聞き分けの無い子供の様な、レイチェルのそんな姿にクライヴは苦笑して、柔らかな頬を滑り落ちた雫を拭ってやる。
「まだ何も言ってないし、泣くな。それに、そんな事を言ってはいけない。それは自分を傷つけるだけじゃなく、そなたの大切な友人たちをも否定する言葉だぞ。彼らを、そんな風には思っていないだろう?」
そう問いかけられたレイチェルが無言で頷くと、クライヴは柔らかな笑みを浮かべた。レイチェルが素敵だと思っている、あの温かな笑顔で。

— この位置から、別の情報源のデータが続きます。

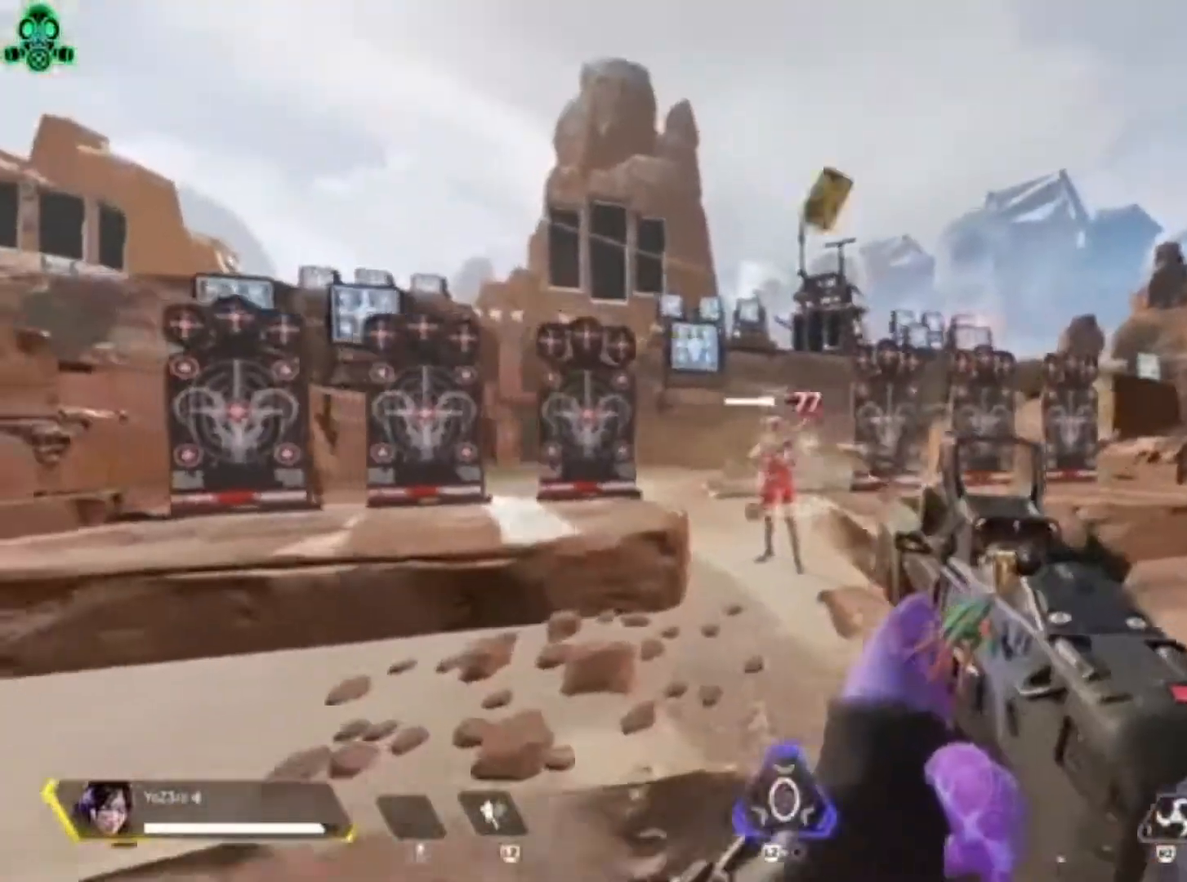
{"buttons": ["R1", "DPAD_RIGHT"], "left_stick": "up-left", "right_stick": "right", "events": [[200, "left_stick", "up-left"], [467, "right_stick", "right"]]}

「だったら、自分を蔑むのはやめなさい。俺は、レイチェルを化け物だなんて思った事は一度も無い。そなたは少し、そうだな……。《《血の気の多い》》だけの、普通の奥様だ」
笑って言ったクライヴは、自分の言葉に満足しているようだった。レイチェルはと言うと、少しキョトンとして、次の瞬間には、気の抜けたように笑みを浮かべた。

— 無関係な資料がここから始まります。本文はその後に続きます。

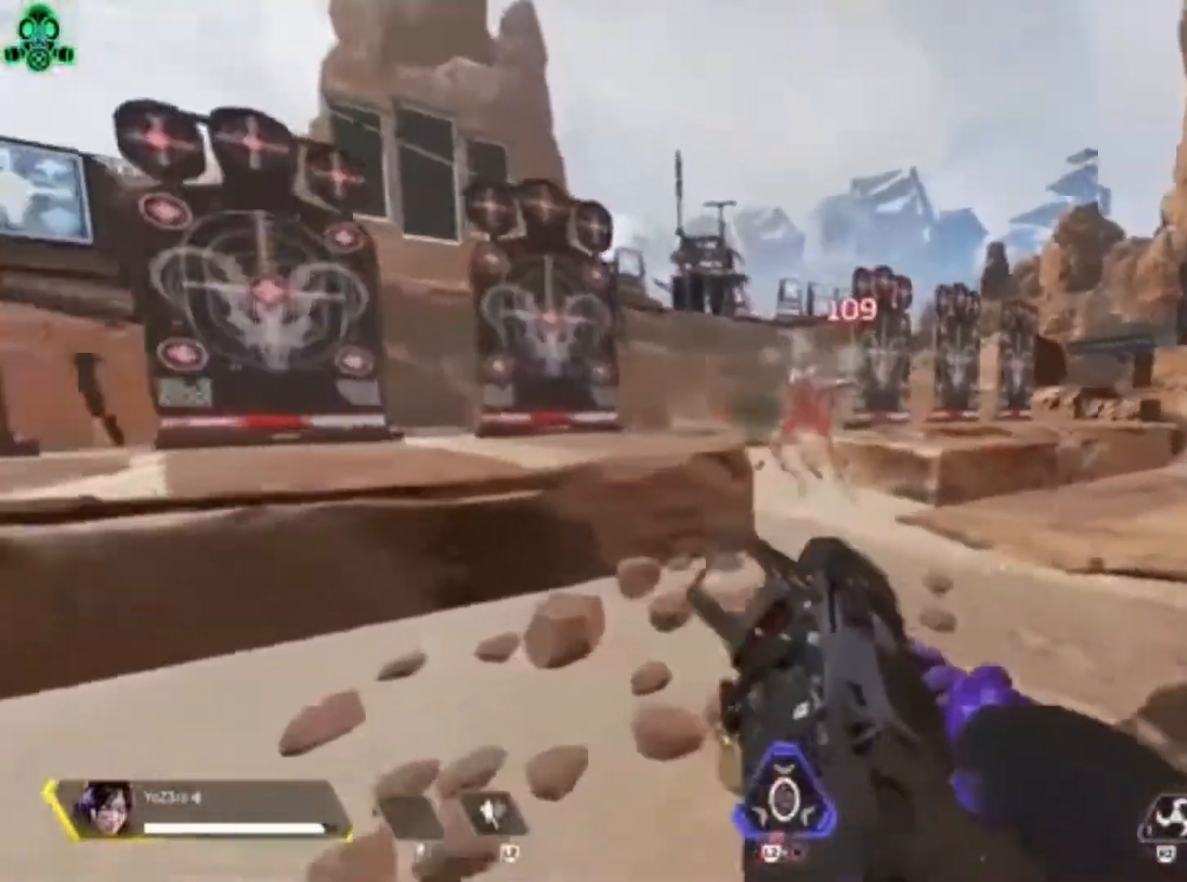
{"buttons": [], "left_stick": "up", "right_stick": "center", "events": [[100, "right_stick", "center"], [133, "R1", "up"], [133, "left_stick", "up"], [200, "CROSS", "down"], [200, "DPAD_RIGHT", "up"], [200, "right_stick", "right"], [333, "CROSS", "up"], [333, "right_stick", "center"], [433, "CROSS", "down"], [500, "CROSS", "up"]]}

血の気の多い妻と他人に聞かれたら、クライヴを尻に敷いているかのように思われそうだが、自分を元気づけるために言った言葉だと分かるから、レイチェルには嬉しく思える。
クライヴも冗談を言うのだという、新たな発見も含めて。
「……そんな事をおっしゃるのは、クライヴ様くらいでしょうね」
「ダメか?中々良い表現だと思ったのだが」
「せめて、怒ると怖い、くらいにしておいて下さいな」
いつもの調子に戻りつつあるレイチェルに安堵し、クライヴは小さく笑う。
「体調が悪いようだと、早めに帰らせて頂こう。殿下に挨拶をしてくる。ここで待っていてくれ。その顔で戻ったら、俺が本気で怒られるからな」
「分かりましたわ」
レイチェルは頷いてクライヴの背を見送りながら、その背中に小さく、ありがとうございます、と呟いた。